Reputation: 399
In R programing for those coming from other languages John Cook says that
R uses lexical scoping while S-PLUS uses static scope. The difference can be subtle, particularly when using closures.
I found this odd because I have always thought lexical scoping and static scoping where synonymous.
Are there distinct attributes to lexical and static scoping, or is this a distinction that changes from community to community, person to person? If so, what are the general camps and how do I tell them apart so I can better understand someones meaning when they use these words.
Upvotes: 12
Views: 1339
Reputation: 3279
R official documentation also addresses differences of scope between R and S-plus: http://cran.r-project.org/doc/manuals/R-intro.html#Scope
The example given from the link can be simplified like this:
cube <- function(n) {
sq <- function() n*n
n*sq()
}
The results from S-Plus and R are different:
## first evaluation in S
S> cube(2)
Error in sq(): Object "n" not found
Dumped
S> n <- 3
S> cube(2)
[1] 18
## then the same function evaluated in R
R> cube(2)
[1] 8
I personally think the way of treating variable in R is more natural.
Upvotes: 4
Reputation: 487993
Wikipedia (and I) agree with you that the terms "lexical scope" and "static scope" are synonymous. This Lua discussion tries to make a distinction, but notes that people don't agree as to what that distinction is. :-)
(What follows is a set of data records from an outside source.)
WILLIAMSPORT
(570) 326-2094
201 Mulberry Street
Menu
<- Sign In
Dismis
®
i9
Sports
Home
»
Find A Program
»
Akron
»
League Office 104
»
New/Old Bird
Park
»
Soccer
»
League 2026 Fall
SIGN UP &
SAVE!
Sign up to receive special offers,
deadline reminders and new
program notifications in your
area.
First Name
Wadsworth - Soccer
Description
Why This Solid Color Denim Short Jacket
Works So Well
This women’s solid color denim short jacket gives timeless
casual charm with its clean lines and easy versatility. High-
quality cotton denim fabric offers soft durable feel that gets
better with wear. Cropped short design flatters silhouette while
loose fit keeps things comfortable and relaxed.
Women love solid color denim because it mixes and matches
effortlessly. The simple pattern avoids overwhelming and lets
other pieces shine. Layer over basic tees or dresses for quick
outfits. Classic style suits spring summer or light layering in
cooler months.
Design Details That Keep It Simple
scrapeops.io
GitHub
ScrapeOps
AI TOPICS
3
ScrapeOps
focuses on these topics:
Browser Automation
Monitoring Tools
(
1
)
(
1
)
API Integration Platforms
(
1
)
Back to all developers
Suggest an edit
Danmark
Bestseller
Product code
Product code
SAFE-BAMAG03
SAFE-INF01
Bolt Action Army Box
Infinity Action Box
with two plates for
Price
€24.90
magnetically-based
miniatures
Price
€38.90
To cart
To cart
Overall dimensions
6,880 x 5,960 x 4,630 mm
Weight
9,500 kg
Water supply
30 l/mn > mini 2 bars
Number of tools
It appears to me that the attempted distinction has to do with accessing names in a different function-activation-record ("stack block", if you will) than the most-current-execution record, which mainly (only?) occurs in nested functions:
function f:
var x
function h:
var y
use(y) -- obviously, accesses y in current activation of h
use(x) -- the question is, which x does this access?
With lexical scope, the answer is "the activation of f
that called the activation of h
" and with dynamic scope it means "the most recent activation that has any variable named x
" (which might not be f
). On the other hand, if the language forbids the use of x
at all, there's no question about "which x
is this" since the answer is "error". :-) It looks as though some people use "static scope" to refer to this third case.